PAST ACTION – 2013 – April 18: Presentation: Women’s Experiences and Narratives in Guyana and Guatemala

Challenging the Neoliberal Development Paradigm: Women’s Experiences and Narratives in Guyana and Guatemala

WHEN: Thursday, April 18 – 6-8pm

WHERE: OISE, 252 Bloor St W, Toronto, Rm 5-250

The rhetoric of development is often deployed as a means of legitimizing neoliberal projects. This event examines the ways that neoliberalism, as a set of policies and a governing logic, has differential impacts on the lives of women in the global South, examining two specific cases.

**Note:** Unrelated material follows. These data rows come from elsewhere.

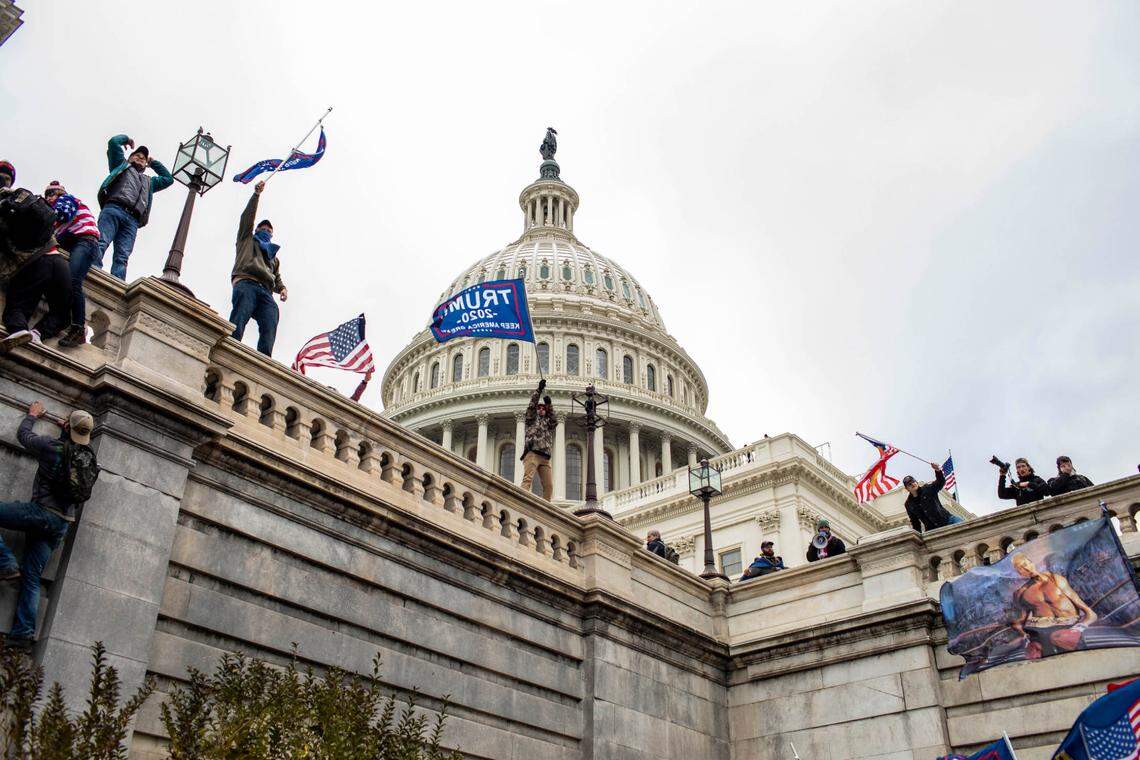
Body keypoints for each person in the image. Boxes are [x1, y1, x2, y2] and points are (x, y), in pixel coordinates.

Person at [0, 401, 94, 651]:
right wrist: (69, 430)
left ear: (68, 426)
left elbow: (24, 437)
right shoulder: (86, 457)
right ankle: (21, 637)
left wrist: (31, 416)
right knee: (32, 575)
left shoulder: (51, 447)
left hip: (40, 512)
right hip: (62, 523)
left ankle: (5, 563)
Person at [95, 134, 173, 280]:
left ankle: (116, 282)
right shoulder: (121, 165)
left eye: (143, 158)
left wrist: (154, 162)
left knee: (123, 256)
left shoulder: (150, 182)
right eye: (137, 155)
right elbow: (113, 143)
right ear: (129, 158)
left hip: (132, 220)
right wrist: (127, 140)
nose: (140, 158)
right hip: (114, 208)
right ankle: (92, 269)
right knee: (101, 242)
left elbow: (168, 179)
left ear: (146, 165)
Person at [1, 200, 71, 351]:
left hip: (37, 261)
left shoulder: (7, 223)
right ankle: (37, 333)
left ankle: (19, 330)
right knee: (62, 314)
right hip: (60, 262)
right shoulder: (29, 204)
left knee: (17, 306)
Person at [229, 181, 288, 356]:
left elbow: (276, 277)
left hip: (266, 291)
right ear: (256, 229)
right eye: (263, 228)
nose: (266, 231)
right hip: (247, 283)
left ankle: (264, 358)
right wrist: (256, 195)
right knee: (240, 316)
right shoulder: (246, 239)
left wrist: (283, 288)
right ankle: (230, 346)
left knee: (271, 318)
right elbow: (247, 218)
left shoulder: (273, 256)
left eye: (269, 230)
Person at [42, 182, 100, 348]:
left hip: (86, 241)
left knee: (73, 281)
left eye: (52, 193)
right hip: (77, 242)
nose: (49, 198)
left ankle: (78, 328)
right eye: (47, 194)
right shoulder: (58, 226)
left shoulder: (67, 200)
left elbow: (63, 214)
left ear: (60, 193)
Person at [1010, 553, 1096, 658]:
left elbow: (1090, 613)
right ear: (1020, 573)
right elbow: (1019, 623)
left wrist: (1078, 628)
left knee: (1076, 654)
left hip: (1069, 626)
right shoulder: (1020, 593)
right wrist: (1026, 637)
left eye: (1026, 564)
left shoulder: (1055, 579)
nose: (1026, 568)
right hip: (1042, 633)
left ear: (1031, 562)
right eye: (1021, 568)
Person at [520, 379, 556, 499]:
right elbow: (531, 406)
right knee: (527, 479)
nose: (541, 409)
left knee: (549, 486)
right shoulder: (531, 419)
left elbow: (554, 421)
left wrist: (549, 406)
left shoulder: (547, 422)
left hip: (545, 456)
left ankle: (545, 511)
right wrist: (539, 390)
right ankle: (520, 502)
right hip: (532, 453)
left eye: (543, 408)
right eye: (539, 408)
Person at [902, 462, 962, 532]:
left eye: (913, 481)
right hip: (932, 530)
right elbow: (915, 522)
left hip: (948, 520)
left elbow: (940, 482)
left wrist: (937, 471)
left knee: (966, 528)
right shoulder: (909, 504)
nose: (912, 484)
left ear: (916, 482)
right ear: (907, 489)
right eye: (909, 484)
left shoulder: (927, 489)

Michelle Baobala (MA Candidate Development Studies, York University) will address the disjuncture between the Millennium Development Goals’ (MDG) rhetoric of gender equality, implementation on the ground and the lived realities of urban Guyanese women. The MDG’s are significant, as the global framework by which the international donor community adheres, underpinned by a neoliberalizing logic.

Stacey Gomez (MA Candidate Development Studies, York University) will share the struggle of Maya women in defense of territory in San Juan Sacatepéquez, Guatemala. Since 2006, the Movement of the 12 Communities has been contesting a project entailing resource extraction and cement production, the initiative of Guatemalan company Cementos Progreso, allied with transnational capital. She will discuss the ways Maya women’s lives have changed since 2006, as well as their participation in resistance efforts. In Guatemala, mining, as well as other megaprojects are touted as forms of development, often meeting resistance from communities who contest this vision.

Their presentations will highlight alternative understandings of development, different conceptions of solidarity, and transformation of research into change. After brief presentations, there will be time for a question and answer period, as well as a discussion.